Solstice
2018, event, realised in cooperation with Alicja Wysocka

Nowogród, Poland

event coordinator: Agnieszka Kilińska-Piotrkowska
Music: Mutant Goat – Ola Kozioł, Stanisław Lewy, Andrew Dixon
Camera operators: Michał Grosz, Joanna Rajkowska, Tomasz Nizielski
Photography: Marek Szczepański, Joanna Rajkowska
Drone operator: Tomasz Nizielski

Thanks to the residents of the Nowogród and neighbouring villages, the Country Housewives’ Club in Nowogród and Paliwodzizna, the School and Pre-School Complex in Nowogród and to Andrzej Okruciński, Marek Ryłowicz, Jerzy Rozwonkowski, Bogdan Jagielski, Renata Piskorska, Maria Piotrkowska, Wojciech Kwiatkowski, Katarzyna Górska, Małgorzata Krauza and Konrad Pietruszyński.

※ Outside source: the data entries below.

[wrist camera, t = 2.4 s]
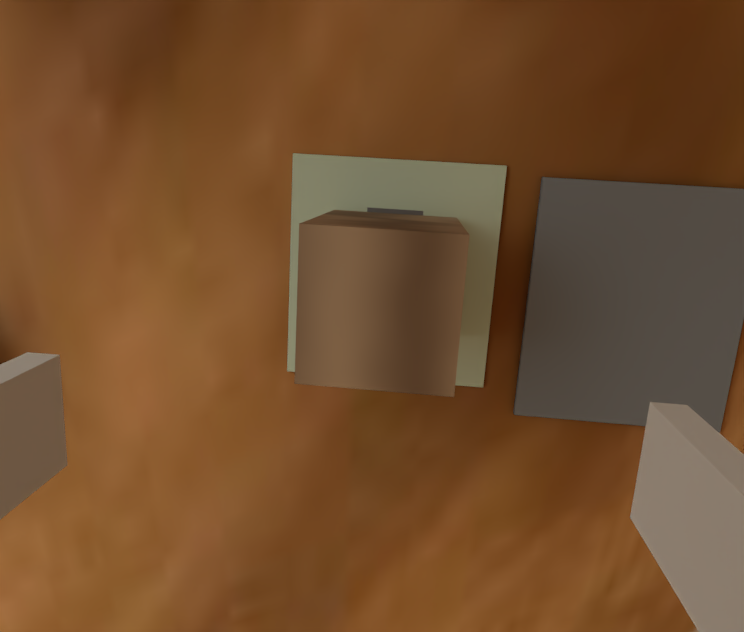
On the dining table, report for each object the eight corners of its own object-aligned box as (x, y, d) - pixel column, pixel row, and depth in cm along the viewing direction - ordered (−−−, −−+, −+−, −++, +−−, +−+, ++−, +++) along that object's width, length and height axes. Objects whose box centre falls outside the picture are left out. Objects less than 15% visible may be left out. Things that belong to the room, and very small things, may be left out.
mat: (513, 412, 37) (514, 414, 36) (541, 176, 33) (543, 177, 33) (716, 429, 36) (719, 432, 35) (766, 190, 33) (770, 190, 32)
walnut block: (329, 327, 36) (294, 383, 26) (334, 209, 34) (299, 223, 25) (445, 336, 36) (454, 396, 26) (456, 217, 34) (469, 234, 24)
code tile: (287, 370, 37) (287, 371, 37) (293, 153, 34) (292, 153, 34) (482, 386, 36) (483, 387, 36) (506, 165, 33) (506, 165, 33)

The project Solstice was created in cooperation with Alicja Wysocka, who started by running some macramé workshops in the area of Golub-Dobrzyń (in the villages of Nowogród, Paliwodzizna, Macikowo). During these sessions, the artists and the women from the Country Housewives’ Clubs (Koła Gospodyń Wiejskich) decided to initiate a project related to the mysterious mound which is located in Nowogród.
This distinctive mound is, in fact, an early settlement (grodzisko). For many local inhabitants, it is an important reference point – historical, landscape and cultural. It is a local treasure and for some – a local chakra.Grodzisko, locally known as “the rampart”, situates the village of Nowogród and its surroundings on the map of early medieval Europe. The ceramic material found there indicates that it was inhabited in the first half of the 11th century, but archaeologists have also found traces of a settlement on the mound from the Iron Age Hallstatt period. According to historians, it was called “Grodno”. This term survived only in the name of the lake beneath the mound and the village. At some point, this area was abandoned by its inhabitants and the historical continuity of the place was interrupted. Another settlement near the lake was called “new settlement” – Nowogród – which etymologically indicates the connection with the fortified mound. Nowogród, therefore, derives from the settlement. Both Grodno and Słupno lakes reveal traces of Paleolithic and Neolithic activity, indicating a presence in the area of today’s Nowogród village.
The current shape of the mound, flattened by time, modern ploughing and constant erosion, seemed to call for completion or an accent at the top: something that would serve as both a shelter and a chakra. Thus, a cone-shaped hut was created, built with traditional methods from the branches of willow, birch, alder, plum, bird cherry and ash harvested around Grodno and the village of Nowogród.
Longer branches forming the cone’s structure were entwined by hundreds of thinner branches horizontally. The hut has a low, semi-circular entrance.
In the Slavic tradition, the shortest night of the year is celebrated in June as the Kupała night. This pagan ritual, the feast of fire, water, sun and moon, was combined with a trip to the mound and thus the celebration of the thousand-year settlement tradition in Nowogród.
The event began with a procession to the mound led by a banner woven from macramé, followed by the hut, carried on the shoulders of the participants. After arriving at the top of the mound and placing the sculpture there, the participants burned local, traditional herbs to symbolically expel bad energy, all the while whispering their wishes. One of the most important elements of the whole ritual was music with traditional Eastern European “white voice singing”.
As the mound is privately owned, the hut could not remain on it, so the procession once again raised it and  removed it to the village school, where the next part of the ritual took place. It was covered with daub – a mixture of clay, straw and cow dung – a traditional method used in prehistoric construction. The hut became a symbolic refuge: a place, a building and a sculpture at the same time.